* _Daftar Tugas_:
• A. Menurut kutipan tentang patriarki di Sumba, di mana letak pintu perempuan pada denah rumah?
• B. Sebutkan semua nama orang yang muncul dalam kutipan tentang patriarki di Sumba.
• C. Lanjutkan kutipan tentang patriarki di Sumba mulai setelah kalimat terakhirnya.

* _Kutipan Pilihan_:
===
Selain itu, patriarki masih bisa dilihat dalam pengambilan keputusan pada musyawarah adat yang hanya dihadiri oleh kaum laki-laki saja dan perempuan sisa menunggu hasil keputusan. Seperti Ina Bobo (Ibu Magi) yang tidak bisa berbuat banyak untuk membantu Magi karena ia harus menyetujui dan mendukung keputusan Ama Bobo. Hal ini cenderung membuat perempuan tidak mampu mengembangkan potensi dan pemikiran di ruang publik.
Tidak hanya itu saja, sistem patriarki juga digambarkan lewat denah rumah di Sumba. Di mana ada terdapat pintu laki-laki yang terletak di depan dan hanya boleh dilewati oleh laki laki begitu pun dengan pintu perempuan yang terletak di samping dan berdekatan dengan dapur.
Dalam sistem masyarakat seperti ini, semakin melanggengkan perempuan sebagai kelompok rentan yang kerap mengalami kekerasan seperti dikutip dari Pos Kupang bahwa kasus kekerasan terhadap perempuan dan anak di Sumba Timur terus mengalami peningkatan. Sejak tahun 2021 terdapat 63 kasus kekerasan terhadap perempuan dan anak, lalu di tahun berikutnya terjadi peningkatan sebanyak 128 kasus. Pada dua tahun ini menunjukkan persentase peningkatan kasus kekerasan.
===
* _Data Tersedia_:
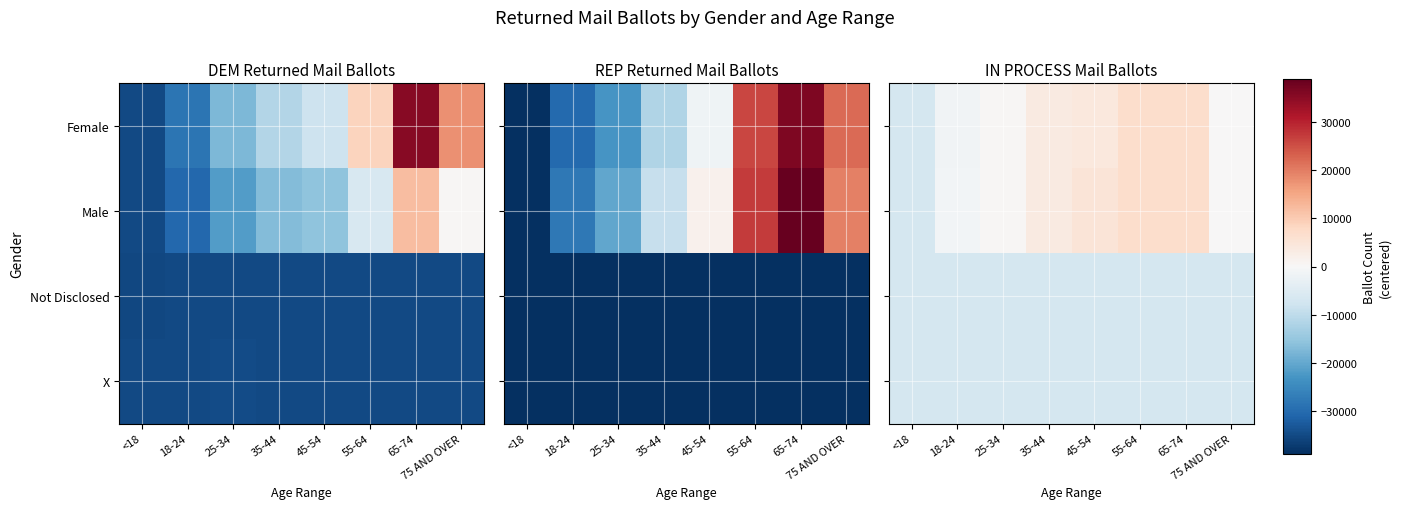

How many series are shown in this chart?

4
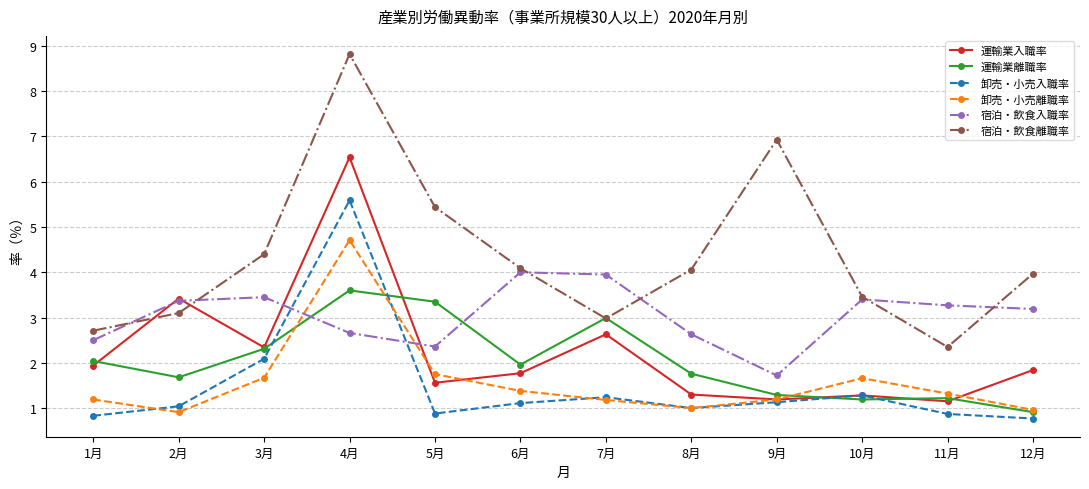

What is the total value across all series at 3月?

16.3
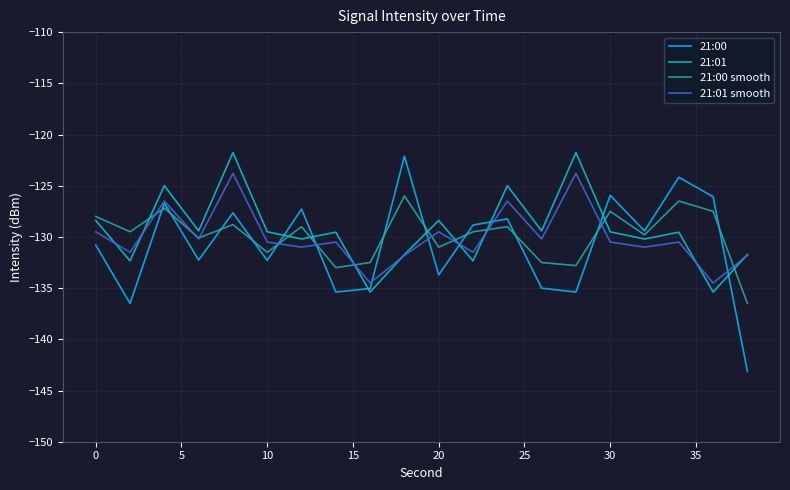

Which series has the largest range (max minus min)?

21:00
===
* _Hasil Latihan_:
• A. Pintu perempuan terletak di samping rumah dan berdekatan dengan dapur.

• B. Ina Bobo (Ibu Magi), Magi, dan Ama Bobo.

• C.
Kekerasan ini tidak dapat dihindarkan ketika budaya patriarki masih begitu melekat. Kasus seperti itu juga digambarkan Dian Purnomo pada mantan istri Leba Ali yang sering mengalami kekerasan oleh Leba Ali. Hingga memutuskan untuk meninggalkan Leba Ali. Magi pun ketika diperkosa oleh Leba Ali bukannya dipandang sebagai korban, ia malah dipaksa untuk segera menikah dengan pria tersebut.
Kawin culik ataupun kawin tangkap yang dialami Magi ini merupakan sebuah praktik pemaksaan pekawinan yang dibalut dengan adat. Pemaksaan yang muncul menjadi bentuk kekerasan dan pelecehan pada perempuan. Di mana hak-haknya direnggut, sebagaimana perempuan harus tunduk pada aturan dalam masyarakat.
Budaya kawin culik ini pun perlahan berubah tergerus oleh zaman. Kawin culik yang diperuntukkan pada awalnya untuk hal tertentu, kini telah banyak disalahgunakan oleh orang-orang yang memiliki kepentingan dan adanya relasi kuasa.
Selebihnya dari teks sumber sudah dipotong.